West Coast
Image: U.S. Army Corps of Engineers

CA - Where to Dump the Stuff We Dredge From the Bay? Federal Agencies are Going to Try Dumping it Nearer to the Shore, and Community Members are Invited to a Town Hall Discussion Thursday

The U.S. Army Corps of Engineers and the Environmental Protection Agency (EPA) have been hard at work in recent years looking for an eco-friendly and efficient way to get rid of the sand and silt that clogs the shipping channels and harbors of Humboldt Bay.

For the last 30 years, that place has been HOODS – the Humboldt Open Ocean Disposal Site, a square-shaped patch of sea located approximately three miles offshore. The EPA expanded the site a few years back to accommodate more dredged material, with hopes to establish a secondary site a little closer to shore in the near future.

The Humboldt Nearshore Pilot Placement Project seeks to divert sandy, dredged material found in the entrance channel to Humboldt Bay to a nearshore site off the North Spit, rather than disposing of it way out in the ocean.

“By diverting material away from HOODS, we can keep sediment in the littoral system, mitigate erosion along the North Spit of Humboldt Bay, and extend HOODS’s lifetime,” Savannah Fahning, Environmental Manager for the U.S. Army Corps of Engineers’ San Francisco District, told the Outpost. “An important part of this pilot effort will be to monitor the placement of the material and evaluate both the environmental effects and benefits. … HOODS has had issues with sand mounding leading to closure. A nearshore site is a pathway to reduce the demand on this site, while also nourishing the nearshore environment.”

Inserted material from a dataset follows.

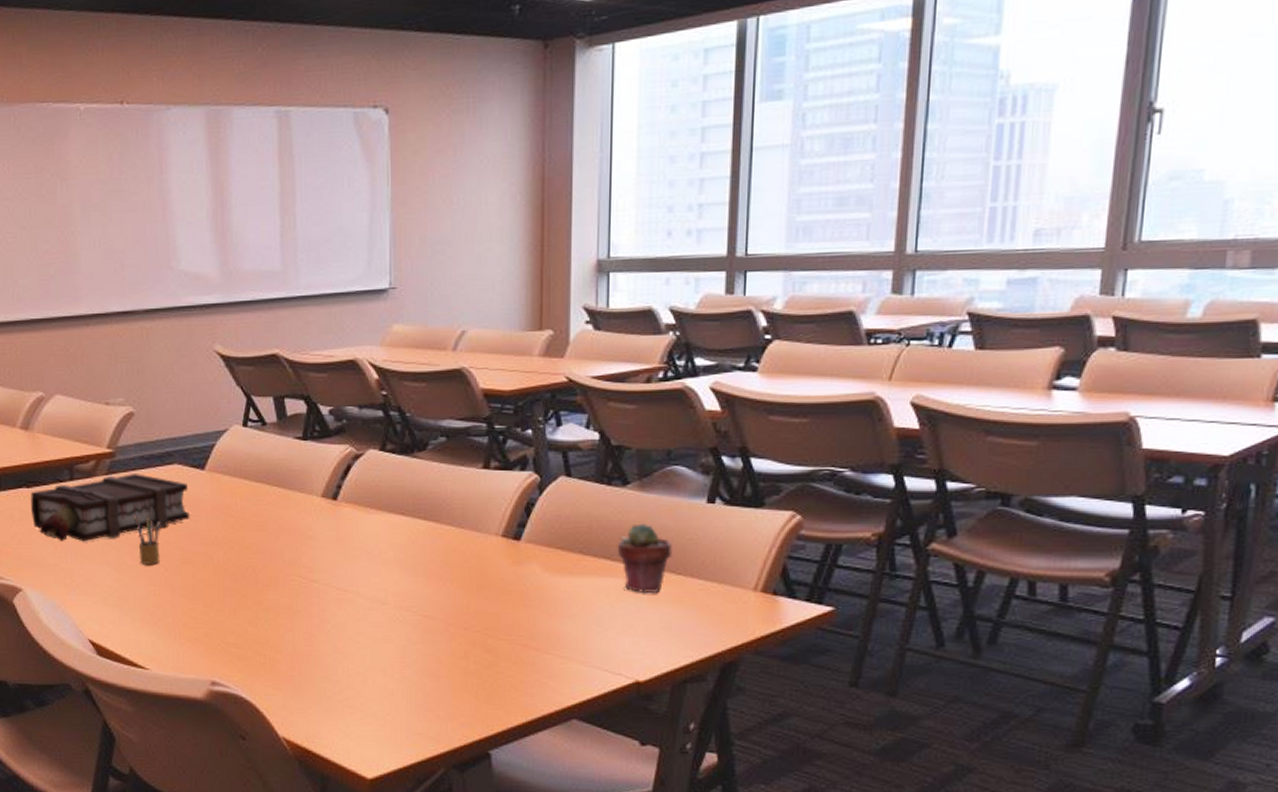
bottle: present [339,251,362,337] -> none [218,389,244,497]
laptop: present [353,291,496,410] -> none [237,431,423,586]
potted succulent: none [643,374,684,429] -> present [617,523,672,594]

The proposed area, located north of the jetty, would be close enough to the shore to accommodate onshore transport of material, Fahning said, without presenting a navigational hazard. The nearshore site has the capacity to accept roughly one million cubic yards of dredged material annually.

The pilot project would focus exclusively on the entrance channel, Fahning said, due to the quality of the material.

“In general, marina channels (or inner channels) experience less wave action than entrance channels do, and as such have more of a fine/silty sediment composition,” she said. “Again, this project would take from the entrance channel, which is a very high energy area with large waves and strong current, typically consisting of 85 percent or greater sandy material. … By returning the sediment to the natural flow field, natural processes will be re-enforced and supply of sediment will be returned to the North Spit.”

Researchers have identified an “erosional pattern” on the beaches north of the jetty. While the cause is inconclusive, Fahning said maintaining a natural sediment supply, “instead of removing it entirely from the system to divert to the HOODS site,” could help maintain the beach and reduce impacts associated with sea level rise.


The U.S. Army Corps of Engineers, with support from the EPA and Humboldt Bay Harbor, Recreation and Conservation District, will host a town hall discussion on the proposed project on Thursday evening. The meeting will take place at 5 p.m. at the Wharfinger Building, Bay Room – 1 Marina Way in Eureka.